Forty-five patients (50%) experienced a serious AE, including febrile neutropenia (11%) and pneumonia (6%). Serious adverse events possibly related to venetoclax treatment were febrile neutropenia (n = 2), pneumonia (n = 1), increased potassium levels (n = 1), hyperphosphatasemia (n = 1), and hyperkaliemia (n = 1).

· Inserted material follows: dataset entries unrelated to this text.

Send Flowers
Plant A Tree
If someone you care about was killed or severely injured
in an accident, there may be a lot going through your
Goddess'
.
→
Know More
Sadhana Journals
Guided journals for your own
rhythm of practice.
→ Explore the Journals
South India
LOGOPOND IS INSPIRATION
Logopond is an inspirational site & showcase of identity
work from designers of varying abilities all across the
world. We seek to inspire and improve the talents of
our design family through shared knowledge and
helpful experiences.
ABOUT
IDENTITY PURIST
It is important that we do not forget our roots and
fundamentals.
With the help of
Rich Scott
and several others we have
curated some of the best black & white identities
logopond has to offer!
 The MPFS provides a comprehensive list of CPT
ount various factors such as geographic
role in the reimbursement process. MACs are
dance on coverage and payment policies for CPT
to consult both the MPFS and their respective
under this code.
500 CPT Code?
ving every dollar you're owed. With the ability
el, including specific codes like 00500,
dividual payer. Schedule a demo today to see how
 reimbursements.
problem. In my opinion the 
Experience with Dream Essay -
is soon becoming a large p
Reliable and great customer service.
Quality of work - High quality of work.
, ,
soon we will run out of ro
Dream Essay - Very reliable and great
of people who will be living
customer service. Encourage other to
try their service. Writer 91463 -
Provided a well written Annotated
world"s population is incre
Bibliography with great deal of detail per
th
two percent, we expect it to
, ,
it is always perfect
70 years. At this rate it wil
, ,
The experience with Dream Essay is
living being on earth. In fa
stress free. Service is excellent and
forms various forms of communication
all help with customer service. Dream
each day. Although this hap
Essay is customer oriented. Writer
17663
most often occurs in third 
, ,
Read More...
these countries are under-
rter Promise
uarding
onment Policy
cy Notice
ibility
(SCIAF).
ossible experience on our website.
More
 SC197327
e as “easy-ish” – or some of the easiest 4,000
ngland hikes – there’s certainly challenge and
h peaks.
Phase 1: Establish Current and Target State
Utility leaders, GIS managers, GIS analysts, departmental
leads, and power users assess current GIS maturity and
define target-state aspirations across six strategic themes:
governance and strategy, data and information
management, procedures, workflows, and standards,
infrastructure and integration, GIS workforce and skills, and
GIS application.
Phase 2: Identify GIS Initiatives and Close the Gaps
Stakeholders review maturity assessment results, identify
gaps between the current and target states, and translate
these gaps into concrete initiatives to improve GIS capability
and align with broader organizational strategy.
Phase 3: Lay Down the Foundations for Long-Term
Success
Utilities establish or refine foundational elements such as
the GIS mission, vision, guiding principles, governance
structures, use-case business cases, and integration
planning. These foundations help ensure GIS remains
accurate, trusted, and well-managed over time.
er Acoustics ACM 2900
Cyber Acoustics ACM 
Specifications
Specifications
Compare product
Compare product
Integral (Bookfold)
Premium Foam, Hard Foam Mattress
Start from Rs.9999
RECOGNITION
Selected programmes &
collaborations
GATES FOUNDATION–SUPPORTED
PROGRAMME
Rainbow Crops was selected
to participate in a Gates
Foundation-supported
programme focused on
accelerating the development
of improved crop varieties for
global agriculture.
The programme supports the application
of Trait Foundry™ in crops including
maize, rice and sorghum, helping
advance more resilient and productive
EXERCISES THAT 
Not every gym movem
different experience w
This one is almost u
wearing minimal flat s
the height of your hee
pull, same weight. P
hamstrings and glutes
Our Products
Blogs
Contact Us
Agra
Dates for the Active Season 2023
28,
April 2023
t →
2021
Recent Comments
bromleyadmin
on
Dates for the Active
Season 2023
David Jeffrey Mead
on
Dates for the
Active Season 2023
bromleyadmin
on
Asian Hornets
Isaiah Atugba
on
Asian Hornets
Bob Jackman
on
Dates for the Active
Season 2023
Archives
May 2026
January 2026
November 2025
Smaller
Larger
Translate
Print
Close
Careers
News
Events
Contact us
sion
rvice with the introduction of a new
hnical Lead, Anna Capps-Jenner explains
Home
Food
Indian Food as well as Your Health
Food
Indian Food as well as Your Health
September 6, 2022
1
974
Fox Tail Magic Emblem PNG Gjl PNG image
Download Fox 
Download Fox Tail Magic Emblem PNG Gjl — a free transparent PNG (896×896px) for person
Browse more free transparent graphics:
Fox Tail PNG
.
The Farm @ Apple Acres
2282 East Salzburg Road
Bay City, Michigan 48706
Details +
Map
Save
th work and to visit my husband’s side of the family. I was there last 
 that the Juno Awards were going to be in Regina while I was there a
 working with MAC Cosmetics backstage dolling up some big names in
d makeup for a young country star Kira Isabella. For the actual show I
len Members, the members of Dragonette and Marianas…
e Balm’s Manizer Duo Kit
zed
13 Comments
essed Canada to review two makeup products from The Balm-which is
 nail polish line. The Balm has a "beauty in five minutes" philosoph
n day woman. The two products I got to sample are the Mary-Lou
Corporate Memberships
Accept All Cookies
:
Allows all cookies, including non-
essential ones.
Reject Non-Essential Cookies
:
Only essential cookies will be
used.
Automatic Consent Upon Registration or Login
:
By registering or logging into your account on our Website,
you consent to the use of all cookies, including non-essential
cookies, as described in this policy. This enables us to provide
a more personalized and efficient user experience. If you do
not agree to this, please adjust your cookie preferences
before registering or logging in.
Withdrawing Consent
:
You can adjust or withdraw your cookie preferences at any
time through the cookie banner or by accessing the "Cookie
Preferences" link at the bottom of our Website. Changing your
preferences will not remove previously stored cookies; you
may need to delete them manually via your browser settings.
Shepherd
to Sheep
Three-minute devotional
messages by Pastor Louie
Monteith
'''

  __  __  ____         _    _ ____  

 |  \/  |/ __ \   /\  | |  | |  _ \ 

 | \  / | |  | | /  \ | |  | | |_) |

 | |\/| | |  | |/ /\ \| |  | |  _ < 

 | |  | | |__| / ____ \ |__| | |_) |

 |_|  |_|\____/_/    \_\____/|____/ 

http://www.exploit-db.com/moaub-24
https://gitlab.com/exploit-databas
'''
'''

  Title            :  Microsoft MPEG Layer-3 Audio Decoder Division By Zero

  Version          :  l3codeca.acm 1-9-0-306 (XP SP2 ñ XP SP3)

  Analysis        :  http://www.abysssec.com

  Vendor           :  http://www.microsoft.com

Writing in an accompanying editorial, Francesca R. Mauro, MD, PhD, and Robin Foá, MD, department of cellular biotechnologies and haematology, Sapienza University, Rome, Italy, discussed the value of venetoclax after BCR signaling pathway inhibition.2

“The results of this trial show the capacity of venetoclax, through BCL-2 inhibition, to overcome not only the negative effect of a TP53 mutation, but also ibrutinib resistance due to the emergence of mutations,” they wrote. “This new information is important for optimal management of patients with chronic lymphocytic leukemia progressing on ibrutinib. Taken together, the results of this trial are reassuring and have relevant clinical implications, especially now that ibrutinib has been approved as a first-line treatment for patients with chronic lymphocytic leukemia. As ongoing randomized trials investigate frontline combination regimens involving venetoclax, the next question to be addressed will be how to treat patients who progress after initial therapy with this drug.”

References

  1. Jones JA, Mato AR, Wierda WG, et al. Venetoclax for chronic lymphocytic leukaemia progressing after ibrutinib: an interim analysis of a multicentre, open-label, phase 2 trial [published online December 12, 2017]. Lancet Oncol doi: 10.1016/S1470-2045(17)30909-9.
  2. Mauro FR, Foá R. Venetoclax: a chance for patients with chronic lymphocytic leukaemia previously treated with ibrutinib [published online December 12, 2017]. Lancet Oncol doi: 10.1016/S1470-2045(17)30910-5.